Dr. Graham: "Yes it is because I believe that. I've met people in various parts of the world in tribal situations that they have never seen a Bible or heard about a Bible, have never heard of Jesus but they've believed in their hearts that there is a God and they tried to live a life that was quite apart from the surrounding community in which they lived."

Dr. Schuller: "This is fantastic. I'm so thrilled to hear you say that. There's a wideness in God's mercy.

Dr. Graham: There is.
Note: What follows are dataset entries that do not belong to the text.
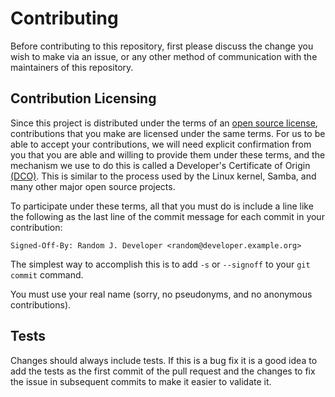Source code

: # Contributing

Before contributing to this repository, first please discuss the change you wish to make via an
issue, or any other method of communication with the maintainers of this repository.


## Contribution Licensing

Since this project is distributed under the terms of an [open source license](LICENSE),
contributions that you make are licensed under the same terms. For us to be able to accept your
contributions, we will need explicit confirmation from you that you are able and willing to provide
them under these terms, and the mechanism we use to do this is called a Developer's Certificate of
Origin [(DCO)](https://github.com/bloomberg/.github/blob/main/DCO.md). This is similar to the
process used by the Linux kernel, Samba, and many other major open source projects.

To participate under these terms, all that you must do is include a line like the following as the
last line of the commit message for each commit in your contribution:

    Signed-Off-By: Random J. Developer <random@developer.example.org>

The simplest way to accomplish this is to add `-s` or `--signoff` to your `git commit` command.

You must use your real name (sorry, no pseudonyms, and no anonymous contributions).

## Tests

Changes should always include tests. If this is a bug fix it is a good idea to add the tests as the
first commit of the pull request and the changes to fix the issue in subsequent commits to make it
easier to validate it.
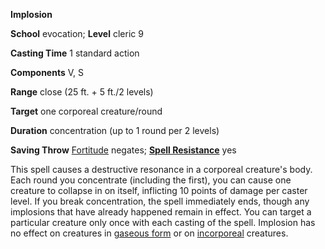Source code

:  **Implosion**

**School** evocation; **Level** cleric 9

**Casting Time** 1 standard action

**Components** V, S

**Range** close (25 ft. + 5 ft./2 levels)

**Target** one corporeal creature/round

**Duration** concentration (up to 1 round per 2 levels)

**Saving Throw** [Fortitude](../combat.html#_fortitude) negates; **[Spell Resistance](../glossary.html#_spell-resistance)** yes

This spell causes a destructive resonance in a corporeal creature's body. Each round you concentrate (including the first), you can cause one creature to collapse in on itself, inflicting 10 points of damage per caster level. If you break concentration, the spell immediately ends, though any implosions that have already happened remain in effect. You can target a particular creature only once with each casting of the spell. Implosion has no effect on creatures in [gaseous form](gaseousForm.html#_gaseous-form) or on [incorporeal](../glossary.html#_incorporeal) creatures.


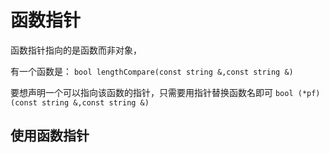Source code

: # 函数指针

函数指针指向的是函数而非对象，

有一个函数是：
`bool lengthCompare(const string &,const string &)`

要想声明一个可以指向该函数的指针，只需要用指针替换函数名即可
`bool (*pf)(const string &,const string &)`

## 使用函数指针

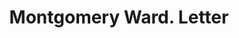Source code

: ---
doi: 10.7916/D82J7PWR
date_other: '1922'
date_other_textual: '1922'
form: correspondence
genre:
- Letters (correspondence)
name:
- Montgomery Ward
object_in_context_url: https://biggert.cul.columbia.edu/items/view/ave_biggert_00680
subject_hierarchical_geographic:
- St. Paul, Minnesota, United States
subject_name:
- Montgomery Ward
title: Montgomery Ward. Letter
sort_title: Montgomery Ward. Letter
call_number: ave_biggert_00680
coordinates:
- 44.94416666666666,-93.0936111111111
pid: ave_biggert_00680
identifiers: ave_biggert_00680
thumbnail: https://derivativo-2.library.columbia.edu/iiif/2/ldpd:345521/full/!256,256/0/native.jpg
permalink: "/items/ave_biggert_00680/"
layout: iiif-image-page
---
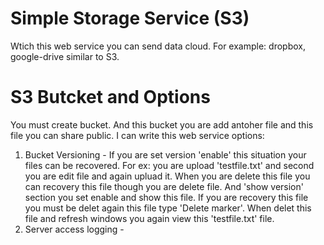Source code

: # Simple Storage Service (S3)
Wtich this web service you can send data cloud. For example: dropbox, google-drive similar to S3.

# S3 Butcket and Options
You must create bucket. And this bucket you are add antoher file and this file you can share public. I can write this web service options:
1. Bucket Versioning - If you are set version 'enable' this situation your files can be recovered. For ex: you are upload 'testfile.txt' and second you are edit file and again upluad it. When you are delete this file you can recovery this file though you are delete file. And 'show version' section you set enable and show this file. If you are recovery this file you must be delet again this file type 'Delete marker'. When delet this file and refresh windows you again view this 'testfile.txt' file.
2. Server access logging - 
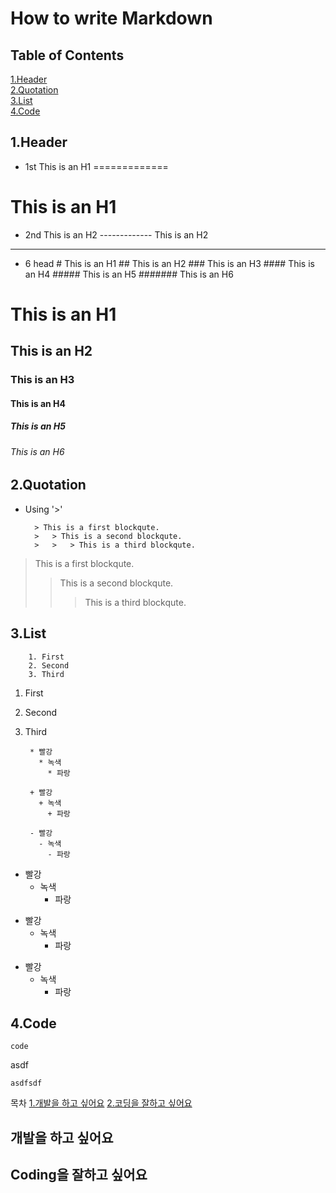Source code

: # How to write Markdown

## Table of Contents
[1.Header](#Header)   
[2.Quotation](#Quotation)   
[3.List](#List)   
[4.Code](#Code)   



## 1.Header

* 1st
        This is an H1
        =============

This is an H1
=============

* 2nd
        This is an H2
        -------------
This is an H2
------------

* 6 head
        # This is an H1
        ## This is an H2
        ### This is an H3
        #### This is an H4
        ##### This is an H5
        ####### This is an H6

# This is an H1
## This is an H2
### This is an H3
#### This is an H4
##### This is an H5
###### This is an H6
   
   
   
## 2.Quotation
* Using '>'

        > This is a first blockqute.
        >	> This is a second blockqute.
        >	>	> This is a third blockqute.
   
> This is a first blockqute.
>	> This is a second blockqute.
>	>	> This is a third blockqute.


## 3.List

        1. First
        2. Second
        3. Third
        
1. First
2. Second
3. Third

        * 빨강
          * 녹색
            * 파랑

        + 빨강
          + 녹색
            + 파랑

        - 빨강
          - 녹색
            - 파랑
            
* 빨강
  * 녹색
    * 파랑

+ 빨강
  + 녹색
    + 파랑

- 빨강
  - 녹색
    - 파랑

## 4.Code

    code 
  asdf
  
    asdfsdf

목차
[1.개발을 하고 싶어요](#개발을-하고-싶어요)
[2.코딩을 잘하고 싶어요](#coding을-잘하고-싶어요)

## 개발을 하고 싶어요
## Coding을 잘하고 싶어요
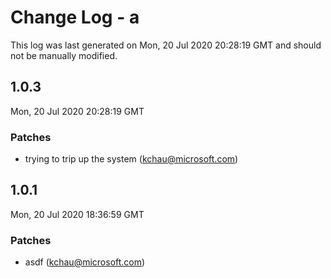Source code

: # Change Log - a

This log was last generated on Mon, 20 Jul 2020 20:28:19 GMT and should not be manually modified.

<!-- Start content -->

## 1.0.3

Mon, 20 Jul 2020 20:28:19 GMT

### Patches

- trying to trip up the system (kchau@microsoft.com)

## 1.0.1

Mon, 20 Jul 2020 18:36:59 GMT

### Patches

- asdf (kchau@microsoft.com)
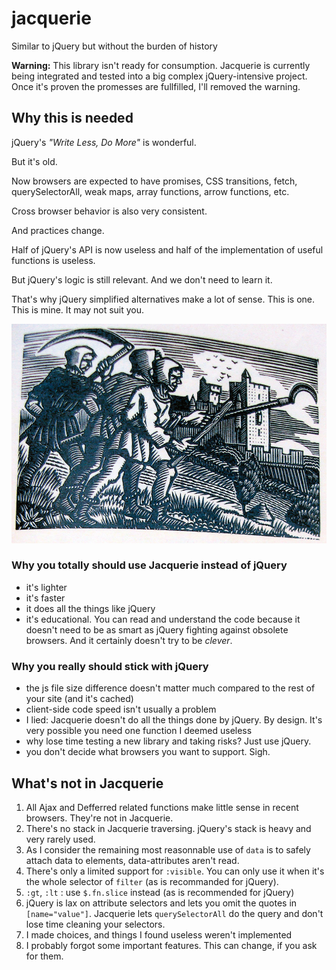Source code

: # jacquerie
Similar to jQuery but without the burden of history

**Warning:** This library isn't ready for consumption. Jacquerie is currently being integrated and tested into a big complex jQuery-intensive project. Once it's proven the promesses are fullfilled, I'll removed the warning.

## Why this is needed

jQuery's *"Write Less, Do More"* is wonderful.

But it's old.

Now browsers are expected to have promises, CSS transitions, fetch, querySelectorAll, weak maps, array functions, arrow functions, etc.

Cross browser behavior is also very consistent.

And practices change.

Half of jQuery's API is now useless and half of the implementation of useful functions is useless.

But jQuery's logic is still relevant. And we don't need to learn it.

That's why jQuery simplified alternatives make a lot of sense. This is one. This is mine. It may not suit you.

![Jacquerie](doc/jacquerie-gravure.jpg "Jacquerie: Not a Revolution")

### Why you totally should use Jacquerie instead of jQuery

* it's lighter
* it's faster
* it does all the things like jQuery
* it's educational. You can read and understand the code because it doesn't need to be as smart as jQuery fighting against obsolete browsers. And it certainly doesn't try to be *clever*.

### Why you really should stick with jQuery

* the js file size difference doesn't matter much compared to the rest of your site (and it's cached)
* client-side code speed isn't usually a problem
* I lied: Jacquerie doesn't do all the things done by jQuery. By design. It's very possible you need one function I deemed useless
* why lose time testing a new library and taking risks? Just use jQuery.
* you don't decide what browsers you want to support. Sigh.

## What's not in Jacquerie

1. All Ajax and Defferred related functions make little sense in recent browsers. They're not in Jacquerie.
1. There's no stack in Jacquerie traversing. jQuery's stack is heavy and very rarely used.
1. As I consider the remaining most reasonnable use of `data` is to safely attach data to elements, data-attributes aren't read.
1. There's only a limited support for `:visible`. You can only use it when it's the whole selector of `filter` (as is recommanded for jQuery).
1. `:gt`, `:lt` : use `$.fn.slice` instead (as is recommended for jQuery)
1. jQuery is lax on attribute selectors and lets you omit the quotes in `[name="value"]`. Jacquerie lets `querySelectorAll` do the query and don't lose time cleaning your selectors.
1. I made choices, and things I found useless weren't implemented
1. I probably forgot some important features. This can change, if you ask for them.
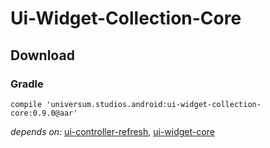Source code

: Ui-Widget-Collection-Core
===============

## Download ##

### Gradle ###

    compile 'universum.studios.android:ui-widget-collection-core:0.9.0@aar'

_depends on:_
[ui-controller-refresh](https://github.com/universum-studios/android_ui/tree/master/library-controller-refresh),
[ui-widget-core](https://github.com/universum-studios/android_ui/tree/master/library-widget-core)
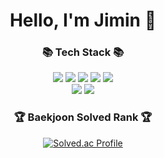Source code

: 
<div align="center">
  <h1>Hello, I'm Jimin 👋</h1>

  <h3>📚 Tech Stack 📚</h3>
  <img src="https://img.shields.io/badge/React-61DAFB?style=flat-square&logo=React&logoColor=white" />
  <img src="https://img.shields.io/badge/HTML-E34F26?style=flat-square&logo=HTML5&logoColor=white" />
  <img src="https://img.shields.io/badge/CSS3-1572B6?style=flat-square&logo=CSS3&logoColor=white" />
  <img src="https://img.shields.io/badge/typescript-3178C6?style=flat-square&logo=typescript&logoColor=white" />
  <img src="https://img.shields.io/badge/javascript-F7DF1E?style=flat-square&logo=javascript&logoColor=white" />
  <br />
  <img src="https://img.shields.io/badge/springboot-6DB33F?style=flat-square&logo=springboot&logoColor=white" />
  <img src="https://img.shields.io/badge/postgresql-4169E1?style=flat-square&logo=postgresql&logoColor=white" />
  <br />

  <h3>🏆 Baekjoon Solved Rank 🏆</h3>
  
  [![Solved.ac Profile](http://mazassumnida.wtf/api/v2/generate_badge?boj=1015yellow06)](https://solved.ac/thundevistan/)
</div>

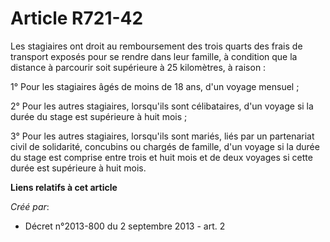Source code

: # Article R721-42

Les stagiaires ont droit au remboursement des trois quarts des frais de transport exposés pour se rendre dans leur famille, à
condition que la distance à parcourir soit supérieure à 25 kilomètres, à raison : 

1° Pour les stagiaires âgés de moins de 18 ans, d'un voyage mensuel ; 

2° Pour les autres stagiaires, lorsqu'ils sont célibataires, d'un voyage si la durée du stage est supérieure à huit mois ; 

3° Pour les autres stagiaires, lorsqu'ils sont mariés, liés par un partenariat civil de solidarité, concubins ou chargés de
famille, d'un voyage si la durée du stage est comprise entre trois et huit mois et de deux voyages si cette durée est
supérieure à huit mois.

**Liens relatifs à cet article**

_Créé par_:

  - Décret n°2013-800 du 2 septembre 2013 - art. 2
There definitely is."

And there it is.  I believe in a God who isn't so unreasonable as to require the every living person hear one specific story to be saved.  After all, God, Christ, is omnipresent, omniscient, and omnipotent.  Hearing and believing the story of Christ is the ultimate revelation, however.  Knowing Christ is knowing love and forgiveness, is knowing that every person, despicable or righteous, was created in His image, is precious beyond words, and is able to be redeemed.  It's knowing that every living thing on earth has His breath of life, that every little creature has its own value and unique essence and is also an object of His very personal love. (That latter part is my own personal doctrine.)

I have run into hostility from Christians who think I'm heretical and I've run into hostiliy from nonChristians who scoff at my "simplistic" belief in Christ.  I'm learning, for the first time in my life, to be at rest with opposition from both.  And I'm thankful for my friends -- Christian, Pagan, Muslim, etc. -- who really know how to love, which is the ultimate thing God requires of us anyway.

3 comments:

Unknown said...

I very much hope you and Reverend Graham are correct. Thanks, for this thoughtful piece.

C-E B said...

Very thoughtful, indeed. Thanks, Naomi

Ego Ronanus said...

The Roman Catholic position on this is that salvation is open to all men except very evil and unrepentant souls. I remember this being taught in the days of my youth, even though educated in Ireland, which had a very conservative brand of Catholicism. An atheist who genuinely does not believe in God would not be punished, for God does not punish people who act in accord with their consciences. The same holds true of any member of any other church or religion.